Luc Besson’s star-powered Mafia comedy arrived last autumn to a less than enthusiastic response. Complaints centred on over-obvious targets and repeated tropes, and I guess that’s fair comment. It might not be the most uproariously funny, cleverest or most acutely observed mob comedy ever. But it’s an enthusiastically black-hearted piece of confectionary, nevertheless. What it lacks in nuance it makes up for with superlative casting (the kids included) and a director who actually reminds you (finally) why he was so hyped back in the day. This is Besson’s best movie since the ’90s, which is perhaps faint praise but it’s praise nevertheless.
Some of the arguments against appear to object to the tone of the picture; a movie about a family of sociopaths where the audience isn’t asked to care about the wanton violence they inflict, way out of proportion with anything perpetrated on them, and the carnage they bring down on innocents through their very self-centred existence. Except this kind of thing seems wholly the point of a black comedy. It in no way deserves a place near the hallowed ground of, say, Kind Hearts and Coronets, but Dennis Price’s terrible behaviour there is no less winning or endearing for him being a serial killer. I suspect you will either be on board with Besson’s excesses or you won’t; there’s not much middle ground here. As the priest who wishes he hadn’t heard the confession of Maggie (Michelle Pfeiffer) says, “Your family is the incarnation of evil!”

» **RECORDS**:

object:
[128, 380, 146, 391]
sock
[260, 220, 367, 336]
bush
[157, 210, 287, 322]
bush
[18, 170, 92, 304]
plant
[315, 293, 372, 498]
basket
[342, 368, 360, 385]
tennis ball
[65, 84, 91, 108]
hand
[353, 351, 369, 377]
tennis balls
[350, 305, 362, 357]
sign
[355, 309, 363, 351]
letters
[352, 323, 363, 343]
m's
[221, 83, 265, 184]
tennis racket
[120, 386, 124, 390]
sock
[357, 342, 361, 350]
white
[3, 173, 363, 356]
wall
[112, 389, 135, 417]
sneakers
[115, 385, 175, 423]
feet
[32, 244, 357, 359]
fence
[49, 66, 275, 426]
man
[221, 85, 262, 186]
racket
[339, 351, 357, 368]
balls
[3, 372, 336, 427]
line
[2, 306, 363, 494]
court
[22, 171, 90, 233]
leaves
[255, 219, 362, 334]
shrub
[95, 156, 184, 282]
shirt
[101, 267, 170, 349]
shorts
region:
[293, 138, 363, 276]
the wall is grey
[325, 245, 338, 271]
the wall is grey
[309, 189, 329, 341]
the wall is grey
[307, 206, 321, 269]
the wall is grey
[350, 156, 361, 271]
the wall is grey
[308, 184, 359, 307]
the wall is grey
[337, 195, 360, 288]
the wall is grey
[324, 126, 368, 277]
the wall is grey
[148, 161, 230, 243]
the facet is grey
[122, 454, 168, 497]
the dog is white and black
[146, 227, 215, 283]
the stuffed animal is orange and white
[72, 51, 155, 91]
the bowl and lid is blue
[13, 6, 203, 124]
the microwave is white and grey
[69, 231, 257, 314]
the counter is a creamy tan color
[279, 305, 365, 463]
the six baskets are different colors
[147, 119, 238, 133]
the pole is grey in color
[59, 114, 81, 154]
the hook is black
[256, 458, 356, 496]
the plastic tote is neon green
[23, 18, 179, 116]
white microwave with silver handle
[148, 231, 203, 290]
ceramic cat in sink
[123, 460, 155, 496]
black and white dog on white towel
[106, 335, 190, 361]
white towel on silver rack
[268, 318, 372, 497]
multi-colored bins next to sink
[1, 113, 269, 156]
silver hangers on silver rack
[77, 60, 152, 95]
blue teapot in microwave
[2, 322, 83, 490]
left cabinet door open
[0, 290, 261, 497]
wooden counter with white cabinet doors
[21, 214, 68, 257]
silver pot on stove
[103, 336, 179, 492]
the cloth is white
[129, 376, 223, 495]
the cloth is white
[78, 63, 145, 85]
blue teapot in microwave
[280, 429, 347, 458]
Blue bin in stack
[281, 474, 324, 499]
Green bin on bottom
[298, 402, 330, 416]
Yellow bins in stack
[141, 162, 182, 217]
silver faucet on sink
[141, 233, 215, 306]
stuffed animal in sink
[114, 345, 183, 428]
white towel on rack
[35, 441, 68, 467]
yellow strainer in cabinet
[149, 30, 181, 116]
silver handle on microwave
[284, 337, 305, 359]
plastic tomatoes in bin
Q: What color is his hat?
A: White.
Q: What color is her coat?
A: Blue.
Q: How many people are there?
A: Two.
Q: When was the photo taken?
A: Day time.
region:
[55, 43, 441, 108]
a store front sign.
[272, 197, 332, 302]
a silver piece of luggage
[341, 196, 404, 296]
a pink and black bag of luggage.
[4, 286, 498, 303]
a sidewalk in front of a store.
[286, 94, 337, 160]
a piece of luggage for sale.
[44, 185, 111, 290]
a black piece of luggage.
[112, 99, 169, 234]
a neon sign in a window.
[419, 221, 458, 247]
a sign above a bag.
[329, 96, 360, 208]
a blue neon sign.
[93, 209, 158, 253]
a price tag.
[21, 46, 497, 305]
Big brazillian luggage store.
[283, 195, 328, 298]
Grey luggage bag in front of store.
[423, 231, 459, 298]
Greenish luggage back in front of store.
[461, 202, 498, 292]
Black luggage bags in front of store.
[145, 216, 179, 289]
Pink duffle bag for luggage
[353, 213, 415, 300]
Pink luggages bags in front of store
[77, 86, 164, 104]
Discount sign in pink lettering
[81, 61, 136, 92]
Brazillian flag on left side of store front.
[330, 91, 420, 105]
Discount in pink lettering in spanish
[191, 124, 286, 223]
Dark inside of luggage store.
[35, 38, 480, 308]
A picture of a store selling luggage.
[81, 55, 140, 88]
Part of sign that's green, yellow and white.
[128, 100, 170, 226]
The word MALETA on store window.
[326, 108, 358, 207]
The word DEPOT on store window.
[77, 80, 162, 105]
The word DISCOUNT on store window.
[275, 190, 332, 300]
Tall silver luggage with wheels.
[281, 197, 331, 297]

» **PROBLEMS AND TASKS**:
1 - Answer these questions from the review of Luc Besson's Mafia comedy:
(a) Since which decade does the review call this Besson's best movie?
(b) Which film does the review name as "hallowed ground"?
(c) Who plays Maggie?
2 - List every real person named in the review of Luc Besson's Mafia comedy.
3 - In the review of Luc Besson's Mafia comedy, reproduce the passage from "Luc Besson’s star-powered" to "it’s praise nevertheless.".

» **SOLUTIONS TO THE EXERCISE**:
1 -
(a) The ’90s.
(b) Kind Hearts and Coronets.
(c) Michelle Pfeiffer.

2 -
Luc Besson
Dennis Price
Michelle Pfeiffer

3 -
Luc Besson’s star-powered Mafia comedy arrived last autumn to a less than enthusiastic response. Complaints centred on over-obvious targets and repeated tropes, and I guess that’s fair comment. It might not be the most uproariously funny, cleverest or most acutely observed mob comedy ever. But it’s an enthusiastically black-hearted piece of confectionary, nevertheless. What it lacks in nuance it makes up for with superlative casting (the kids included) and a director who actually reminds you (finally) why he was so hyped back in the day. This is Besson’s best movie since the ’90s, which is perhaps faint praise but it’s praise nevertheless.